Polymorphous sweat gland carcinoma is an uncommon low-grade malignant adnexal tumor with a marked predilection for the distal extremities. Histologically, the lesions are characterized by a cellular proliferation showing a combination of growth patterns, including trabecular, solid, tubular, cribriform, or adenoid cystic and pseudopapillary. The immunohistochemical and molecular profile of these tumors has not yet been properly addressed. We have studied 3 cases of polymorphous sweat gland carcinoma using a broad panel of immunohistochemical markers including cytokeratin AE1/AE3, CK5/6, MOC31, p40, p63, p16, chromogranin, synaptophysin, CD56, MIB-1, estrogen receptor, progesterone receptor, androgen receptor, BER-EP4, smooth muscle actin, epithelial membrane antigen, carcinoembryonic antigen, CD117, S100 protein, HBME-1, DOG1, vimentin, and mammaglobin. We also examined for the MYB-NFIB fusion by fluorescent in situ hybridization (ISH) and for human papilloma virus by ISH. Our studies show that cytokeratin AE1/AE3, CK5/6, p40, p63, p16, chromogranin, and CD56 stains were positive in all 3 cases.
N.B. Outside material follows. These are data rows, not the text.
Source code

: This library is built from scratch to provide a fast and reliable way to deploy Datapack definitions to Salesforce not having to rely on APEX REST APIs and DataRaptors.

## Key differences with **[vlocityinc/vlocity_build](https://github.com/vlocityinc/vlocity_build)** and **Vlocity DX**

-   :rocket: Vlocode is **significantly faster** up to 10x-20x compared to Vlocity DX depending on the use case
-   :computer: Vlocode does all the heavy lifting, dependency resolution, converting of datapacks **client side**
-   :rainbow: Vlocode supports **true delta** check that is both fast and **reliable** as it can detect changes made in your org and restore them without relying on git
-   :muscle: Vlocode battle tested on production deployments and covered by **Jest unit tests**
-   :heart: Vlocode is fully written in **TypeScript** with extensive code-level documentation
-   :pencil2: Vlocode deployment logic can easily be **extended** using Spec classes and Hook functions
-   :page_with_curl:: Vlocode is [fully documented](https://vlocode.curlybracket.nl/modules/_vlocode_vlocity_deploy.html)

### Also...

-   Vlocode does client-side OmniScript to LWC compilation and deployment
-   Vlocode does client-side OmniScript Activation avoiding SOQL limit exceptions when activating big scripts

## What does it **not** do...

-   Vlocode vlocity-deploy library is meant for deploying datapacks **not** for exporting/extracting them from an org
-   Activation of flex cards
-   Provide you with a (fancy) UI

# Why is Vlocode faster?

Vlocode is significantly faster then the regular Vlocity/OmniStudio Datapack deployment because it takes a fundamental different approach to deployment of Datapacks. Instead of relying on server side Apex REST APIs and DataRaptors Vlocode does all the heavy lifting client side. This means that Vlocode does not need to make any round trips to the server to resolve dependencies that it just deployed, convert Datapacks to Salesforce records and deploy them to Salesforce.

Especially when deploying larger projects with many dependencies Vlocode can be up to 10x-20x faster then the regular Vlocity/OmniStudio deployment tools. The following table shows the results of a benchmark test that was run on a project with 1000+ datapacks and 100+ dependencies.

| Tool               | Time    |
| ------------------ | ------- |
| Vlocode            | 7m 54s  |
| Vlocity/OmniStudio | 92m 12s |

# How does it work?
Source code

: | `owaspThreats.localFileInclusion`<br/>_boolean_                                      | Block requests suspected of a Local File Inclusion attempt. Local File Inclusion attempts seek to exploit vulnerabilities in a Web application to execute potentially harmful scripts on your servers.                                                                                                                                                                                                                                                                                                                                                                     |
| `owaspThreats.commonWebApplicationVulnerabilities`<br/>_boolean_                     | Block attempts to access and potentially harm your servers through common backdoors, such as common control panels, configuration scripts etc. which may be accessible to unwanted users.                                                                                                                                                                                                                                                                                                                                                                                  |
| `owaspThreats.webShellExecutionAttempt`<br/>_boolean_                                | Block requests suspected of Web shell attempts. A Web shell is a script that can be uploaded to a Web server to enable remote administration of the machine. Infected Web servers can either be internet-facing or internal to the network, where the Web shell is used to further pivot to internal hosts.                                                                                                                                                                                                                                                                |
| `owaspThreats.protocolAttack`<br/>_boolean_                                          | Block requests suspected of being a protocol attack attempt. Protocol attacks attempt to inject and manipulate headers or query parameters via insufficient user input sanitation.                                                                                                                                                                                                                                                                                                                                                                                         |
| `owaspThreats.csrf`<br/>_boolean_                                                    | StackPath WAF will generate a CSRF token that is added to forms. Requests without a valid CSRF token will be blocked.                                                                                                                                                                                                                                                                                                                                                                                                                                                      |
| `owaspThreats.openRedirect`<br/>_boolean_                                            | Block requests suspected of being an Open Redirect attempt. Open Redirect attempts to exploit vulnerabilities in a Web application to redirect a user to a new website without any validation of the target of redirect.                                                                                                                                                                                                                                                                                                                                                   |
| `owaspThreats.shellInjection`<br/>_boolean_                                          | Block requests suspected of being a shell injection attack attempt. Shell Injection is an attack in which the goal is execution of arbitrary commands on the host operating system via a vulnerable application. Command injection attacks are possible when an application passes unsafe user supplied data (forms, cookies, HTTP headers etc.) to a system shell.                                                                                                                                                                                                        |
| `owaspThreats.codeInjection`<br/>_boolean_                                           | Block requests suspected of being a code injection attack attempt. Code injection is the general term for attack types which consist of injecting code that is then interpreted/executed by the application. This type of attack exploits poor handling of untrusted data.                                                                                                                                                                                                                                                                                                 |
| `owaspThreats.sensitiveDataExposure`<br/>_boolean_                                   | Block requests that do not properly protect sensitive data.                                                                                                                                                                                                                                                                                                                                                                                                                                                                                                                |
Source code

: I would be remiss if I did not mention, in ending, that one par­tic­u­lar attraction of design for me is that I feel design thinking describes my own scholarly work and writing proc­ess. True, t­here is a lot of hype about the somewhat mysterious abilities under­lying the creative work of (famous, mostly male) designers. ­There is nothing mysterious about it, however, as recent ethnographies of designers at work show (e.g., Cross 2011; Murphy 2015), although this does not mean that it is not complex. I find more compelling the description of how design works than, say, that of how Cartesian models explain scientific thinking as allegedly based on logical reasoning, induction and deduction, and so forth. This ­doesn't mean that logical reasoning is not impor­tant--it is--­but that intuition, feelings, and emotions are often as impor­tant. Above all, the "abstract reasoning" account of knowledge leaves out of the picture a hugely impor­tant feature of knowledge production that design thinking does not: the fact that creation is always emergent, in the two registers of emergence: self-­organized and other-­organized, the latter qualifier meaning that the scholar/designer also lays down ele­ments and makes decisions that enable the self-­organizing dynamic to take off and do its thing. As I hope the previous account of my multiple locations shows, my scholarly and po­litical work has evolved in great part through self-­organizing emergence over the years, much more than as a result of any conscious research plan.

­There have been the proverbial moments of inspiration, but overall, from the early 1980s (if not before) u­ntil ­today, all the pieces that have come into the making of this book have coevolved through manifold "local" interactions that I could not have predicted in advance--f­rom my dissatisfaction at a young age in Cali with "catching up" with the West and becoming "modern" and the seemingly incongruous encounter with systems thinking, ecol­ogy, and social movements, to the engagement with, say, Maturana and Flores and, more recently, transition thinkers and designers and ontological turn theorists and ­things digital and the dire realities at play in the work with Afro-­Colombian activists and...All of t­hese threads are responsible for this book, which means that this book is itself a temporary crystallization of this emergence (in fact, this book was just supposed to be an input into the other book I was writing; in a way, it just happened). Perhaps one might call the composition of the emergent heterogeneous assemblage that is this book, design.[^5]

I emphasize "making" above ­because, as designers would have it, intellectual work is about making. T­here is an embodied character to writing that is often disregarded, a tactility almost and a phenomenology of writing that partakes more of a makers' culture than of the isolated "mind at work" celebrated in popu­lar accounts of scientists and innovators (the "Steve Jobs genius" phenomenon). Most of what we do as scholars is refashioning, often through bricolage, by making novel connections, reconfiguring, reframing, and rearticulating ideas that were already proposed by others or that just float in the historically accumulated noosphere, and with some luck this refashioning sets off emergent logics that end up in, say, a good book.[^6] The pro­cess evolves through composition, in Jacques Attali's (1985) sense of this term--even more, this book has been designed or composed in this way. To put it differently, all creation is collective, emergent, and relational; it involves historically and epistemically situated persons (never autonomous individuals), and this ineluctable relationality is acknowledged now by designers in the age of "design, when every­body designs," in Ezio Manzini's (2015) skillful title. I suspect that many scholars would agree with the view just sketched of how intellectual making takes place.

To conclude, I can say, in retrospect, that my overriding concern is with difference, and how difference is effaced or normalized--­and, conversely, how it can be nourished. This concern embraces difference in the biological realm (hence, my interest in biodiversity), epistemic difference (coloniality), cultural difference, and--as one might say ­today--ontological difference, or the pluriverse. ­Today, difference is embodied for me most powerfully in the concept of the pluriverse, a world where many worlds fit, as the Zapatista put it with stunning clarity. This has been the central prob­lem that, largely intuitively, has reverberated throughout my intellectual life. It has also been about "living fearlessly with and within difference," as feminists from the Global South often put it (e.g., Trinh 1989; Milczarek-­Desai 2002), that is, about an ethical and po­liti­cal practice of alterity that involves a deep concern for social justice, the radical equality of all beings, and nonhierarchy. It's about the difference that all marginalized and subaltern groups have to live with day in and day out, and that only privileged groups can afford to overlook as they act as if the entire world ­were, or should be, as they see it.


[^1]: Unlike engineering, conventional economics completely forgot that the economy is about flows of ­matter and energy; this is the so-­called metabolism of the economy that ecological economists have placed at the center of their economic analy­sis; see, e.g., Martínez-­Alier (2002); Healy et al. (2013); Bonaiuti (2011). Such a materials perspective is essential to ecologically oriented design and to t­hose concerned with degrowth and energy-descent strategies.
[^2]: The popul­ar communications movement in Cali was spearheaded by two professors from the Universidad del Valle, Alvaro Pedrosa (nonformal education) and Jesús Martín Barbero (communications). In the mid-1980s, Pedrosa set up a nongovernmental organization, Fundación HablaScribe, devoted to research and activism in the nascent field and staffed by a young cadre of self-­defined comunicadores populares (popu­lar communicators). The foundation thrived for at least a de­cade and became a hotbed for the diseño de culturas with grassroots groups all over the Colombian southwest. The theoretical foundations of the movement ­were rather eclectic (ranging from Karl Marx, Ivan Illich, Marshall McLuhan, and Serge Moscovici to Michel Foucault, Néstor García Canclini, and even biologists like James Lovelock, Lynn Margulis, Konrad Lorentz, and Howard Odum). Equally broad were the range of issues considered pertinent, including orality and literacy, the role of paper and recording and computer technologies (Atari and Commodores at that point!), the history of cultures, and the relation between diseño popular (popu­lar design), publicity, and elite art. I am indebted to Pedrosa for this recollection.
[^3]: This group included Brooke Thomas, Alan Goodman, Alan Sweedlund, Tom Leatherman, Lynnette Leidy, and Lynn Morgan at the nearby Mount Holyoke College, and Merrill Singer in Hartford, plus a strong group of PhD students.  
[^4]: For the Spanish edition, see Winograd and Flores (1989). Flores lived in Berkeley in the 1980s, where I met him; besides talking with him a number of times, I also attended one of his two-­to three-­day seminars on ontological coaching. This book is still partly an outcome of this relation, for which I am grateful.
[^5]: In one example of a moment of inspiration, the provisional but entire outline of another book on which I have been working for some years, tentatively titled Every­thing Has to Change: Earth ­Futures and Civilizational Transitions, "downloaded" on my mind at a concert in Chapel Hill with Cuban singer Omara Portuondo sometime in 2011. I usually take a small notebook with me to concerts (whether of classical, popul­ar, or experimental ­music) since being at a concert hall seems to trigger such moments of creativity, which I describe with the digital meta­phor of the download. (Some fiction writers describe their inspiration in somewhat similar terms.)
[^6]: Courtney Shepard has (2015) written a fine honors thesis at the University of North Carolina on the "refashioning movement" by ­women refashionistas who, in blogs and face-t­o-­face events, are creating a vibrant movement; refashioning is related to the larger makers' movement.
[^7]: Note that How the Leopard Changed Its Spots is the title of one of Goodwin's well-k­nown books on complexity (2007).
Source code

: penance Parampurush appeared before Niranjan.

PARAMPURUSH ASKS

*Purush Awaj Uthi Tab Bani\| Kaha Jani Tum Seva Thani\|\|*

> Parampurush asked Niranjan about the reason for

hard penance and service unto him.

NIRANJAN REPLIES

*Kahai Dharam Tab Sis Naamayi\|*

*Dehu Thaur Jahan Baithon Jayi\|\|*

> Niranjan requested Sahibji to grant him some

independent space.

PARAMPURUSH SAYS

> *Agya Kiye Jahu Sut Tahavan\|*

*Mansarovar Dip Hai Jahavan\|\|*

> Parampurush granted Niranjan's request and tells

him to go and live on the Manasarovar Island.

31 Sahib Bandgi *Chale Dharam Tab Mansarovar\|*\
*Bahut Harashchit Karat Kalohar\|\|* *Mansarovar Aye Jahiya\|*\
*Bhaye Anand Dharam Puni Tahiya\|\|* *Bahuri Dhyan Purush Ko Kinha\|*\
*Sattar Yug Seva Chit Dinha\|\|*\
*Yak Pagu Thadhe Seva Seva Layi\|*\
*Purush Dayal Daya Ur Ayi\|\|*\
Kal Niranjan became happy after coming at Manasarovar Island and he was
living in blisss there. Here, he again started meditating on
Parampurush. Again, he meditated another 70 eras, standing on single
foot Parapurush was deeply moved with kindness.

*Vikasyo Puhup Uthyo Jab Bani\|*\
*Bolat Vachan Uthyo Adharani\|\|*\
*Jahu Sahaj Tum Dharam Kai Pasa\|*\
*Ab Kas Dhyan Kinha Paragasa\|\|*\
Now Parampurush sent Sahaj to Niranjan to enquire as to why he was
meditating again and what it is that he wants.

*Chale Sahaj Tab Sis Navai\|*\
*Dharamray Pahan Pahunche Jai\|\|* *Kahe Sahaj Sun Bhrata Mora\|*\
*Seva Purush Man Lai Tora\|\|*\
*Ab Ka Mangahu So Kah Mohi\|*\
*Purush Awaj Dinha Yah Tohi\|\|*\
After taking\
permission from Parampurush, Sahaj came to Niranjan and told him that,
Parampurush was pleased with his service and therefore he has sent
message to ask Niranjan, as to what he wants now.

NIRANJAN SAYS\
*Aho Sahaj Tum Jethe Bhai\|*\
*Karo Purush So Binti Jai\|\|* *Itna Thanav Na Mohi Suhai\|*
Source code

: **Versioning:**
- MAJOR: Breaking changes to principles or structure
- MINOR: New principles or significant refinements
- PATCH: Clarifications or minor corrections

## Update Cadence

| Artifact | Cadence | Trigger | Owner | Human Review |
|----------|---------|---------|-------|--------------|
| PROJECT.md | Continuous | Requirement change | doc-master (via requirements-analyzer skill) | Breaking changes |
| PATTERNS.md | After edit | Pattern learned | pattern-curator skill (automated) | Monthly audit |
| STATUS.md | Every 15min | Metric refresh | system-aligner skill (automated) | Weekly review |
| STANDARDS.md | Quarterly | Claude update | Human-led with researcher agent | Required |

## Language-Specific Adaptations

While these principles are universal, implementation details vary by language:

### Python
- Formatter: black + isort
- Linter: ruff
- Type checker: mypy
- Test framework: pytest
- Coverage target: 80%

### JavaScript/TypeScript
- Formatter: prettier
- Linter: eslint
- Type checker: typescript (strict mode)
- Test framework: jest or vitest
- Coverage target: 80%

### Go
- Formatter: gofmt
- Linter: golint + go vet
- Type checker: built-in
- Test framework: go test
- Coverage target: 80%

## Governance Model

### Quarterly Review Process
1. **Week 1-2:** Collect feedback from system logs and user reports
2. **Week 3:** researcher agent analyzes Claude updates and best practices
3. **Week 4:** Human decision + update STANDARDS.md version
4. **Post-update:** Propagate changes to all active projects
All 3 cases were negative for MYB-NFIB fusion by fluorescent ISH which rules out adenoid cystic carcinoma. DNA ISH studies for high-risk human papilloma virus were negative in all cases. MIB-1 proliferation index was very high (30%-70% nuclear positivity), supporting a malignant phenotype. The positivity for chromogranin and CD56 suggests partial neuroendocrine differentiation. The differential diagnosis includes metastases from internal malignancies, basal cell carcinoma, and other benign and malignant adnexal neoplasms such as adenoid cystic carcinoma, ductal eccrine carcinoma, and microcystic carcinoma. Positivity for p16 in combination with chromogranin and CD56 may be potentially good markers for differentiating this tumor from other adnexal tumors.